Mieszkowski daje świadectwo, że z każdej drogi pozornie bez wyjścia można zawrócić, a traumę przepracować we własnej głowie. Sztuką życia bowiem jest rozmowa z samym sobą i pogodzenie się, a nie zapomnienie na siłę, zamiecenie pod dywan wszystkich negatywnych emocji. Daje do zrozumienia, że nie należy tego bagatelizować w myśl zasady „jakoś to będzie”. Należy to bezwzględnie rozłożyć na czynniki pierwsze, aby zrozumieć targające nami emocje. Autorka niezwykle plastycznie, podając łatwe do zrozumienia przykłady, pokazuje, jak radzić sobie z wewnętrzną blokadą na siebie, jak odkrywać uczucia. Nie pozwala na ich tłumienie. Daje przyzwolenie na każdą emocję, nawet tę najbardziej negatywną. Nie można bowiem pozwolić sobie na gromadzenie „brudów” w naszym wewnętrznym domu, ponieważ w końcu zostaniemy nimi zasypani. Osobiste dramaty zawsze bowiem mają swoje źródło i tylko zadawanie sobie odpowiednich pytań daje odpowiedź albo podsuwa rozwiązanie na pogodzenie się z losem.

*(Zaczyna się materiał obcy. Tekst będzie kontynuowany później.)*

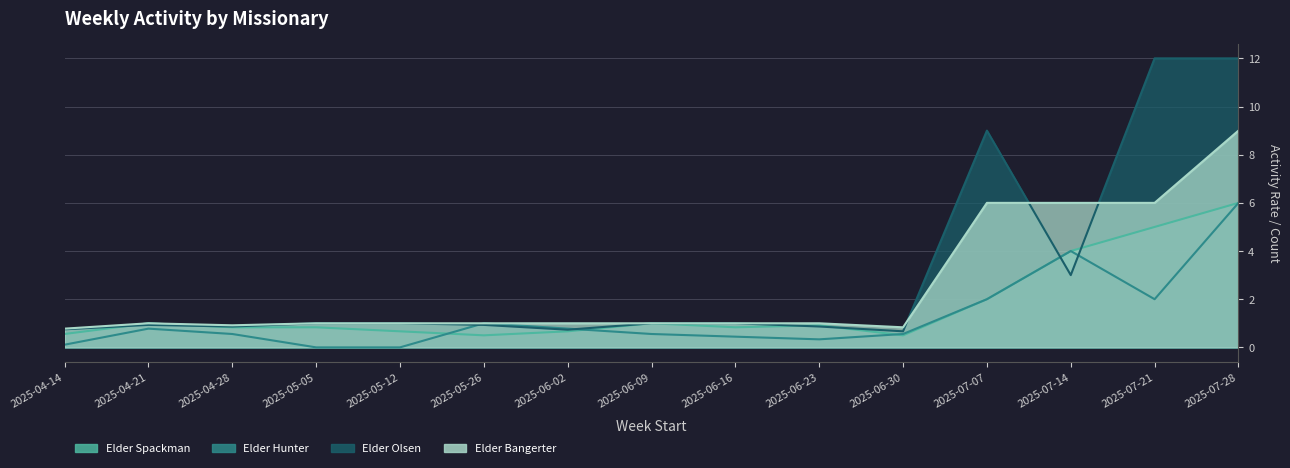

Reading left to right, what are all the values shown in this chart?

Elder Spackman: 0.6	1.0	0.8	0.8	0.7	0.5	0.7	1.0	0.8	0.9	0.5	2.0	4.0	5.0	6.0
Elder Hunter: 0.1	0.8	0.6	0.0	0.0	1.0	0.8	0.6	0.4	0.3	0.6	2.0	4.0	2.0	6.0
Elder Olsen: 0.8	0.9	0.9	1.0	1.0	0.9	0.7	1.0	1.0	0.9	0.7	9.0	3.0	12.0	12.0
Elder Bangerter: 0.8	1.0	0.9	1.0	1.0	1.0	1.0	1.0	1.0	1.0	0.8	6.0	6.0	6.0	9.0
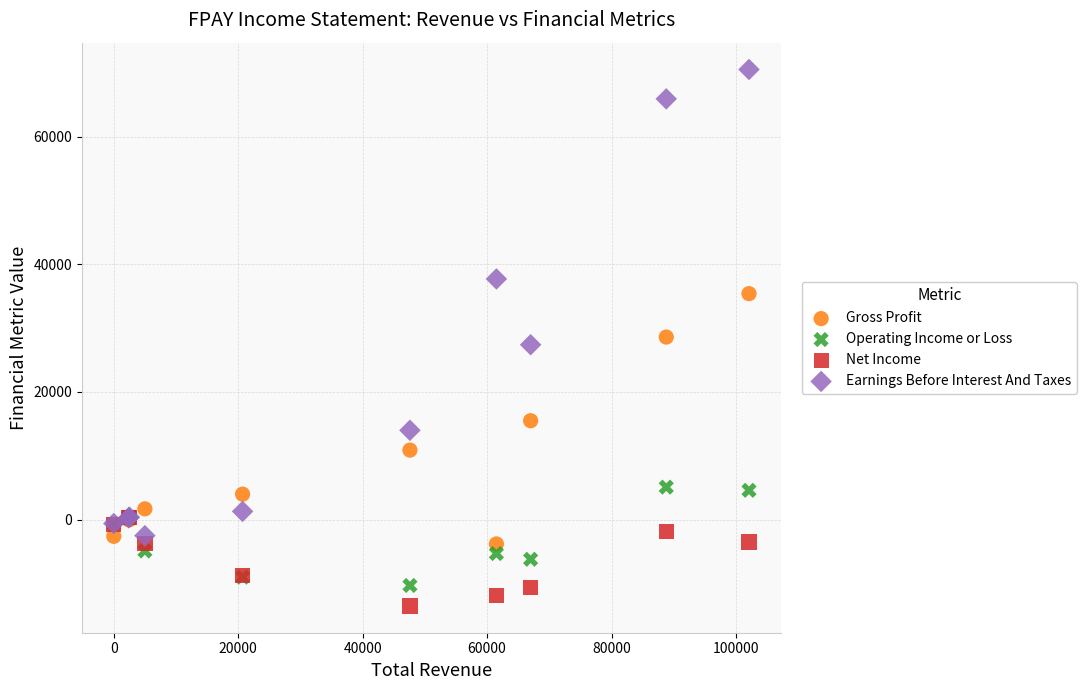

Which series contains the lowest Y value?

Net Income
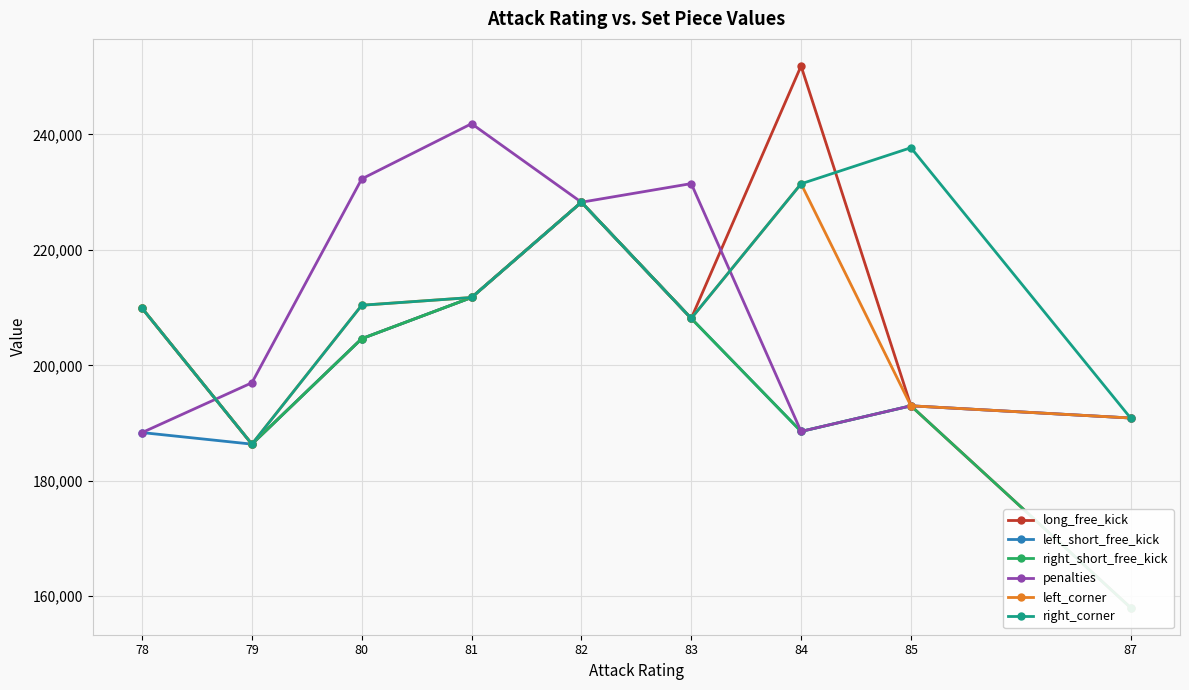

The left_corner series shows 208128 at 83. True or false?

True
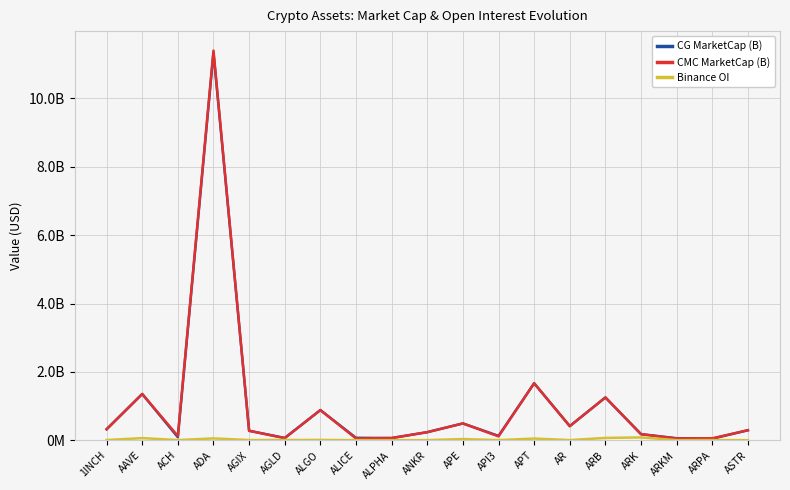

Is this an area chart (filled region under the line)?

No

"Po supełku do kłębka" to nic innego jak doznanie katharsis, wewnętrznego oczyszczenia, spowiedzi dokonywanej w sobie, ale też na oczach czytelnika, co jest świadectwem siły, z którą autorka ma nadzieję podzielić się również ze swoimi czytelnikami. Bezpośredni zwrot do kobiet daje im możliwość skorzystania z pomocy, pomaga zrozumieć, że one też mają moc samouzdrowienia i wyjścia z najgłębszej traumy. Książka niesie nadzieję na lepsze jutro. Wszystko jest możliwe, gdy zachowamy dystans i zrozumiemy samych siebie. To klucz do sukcesu, odzyskania wolności oraz wewnętrznej akceptacji siebie.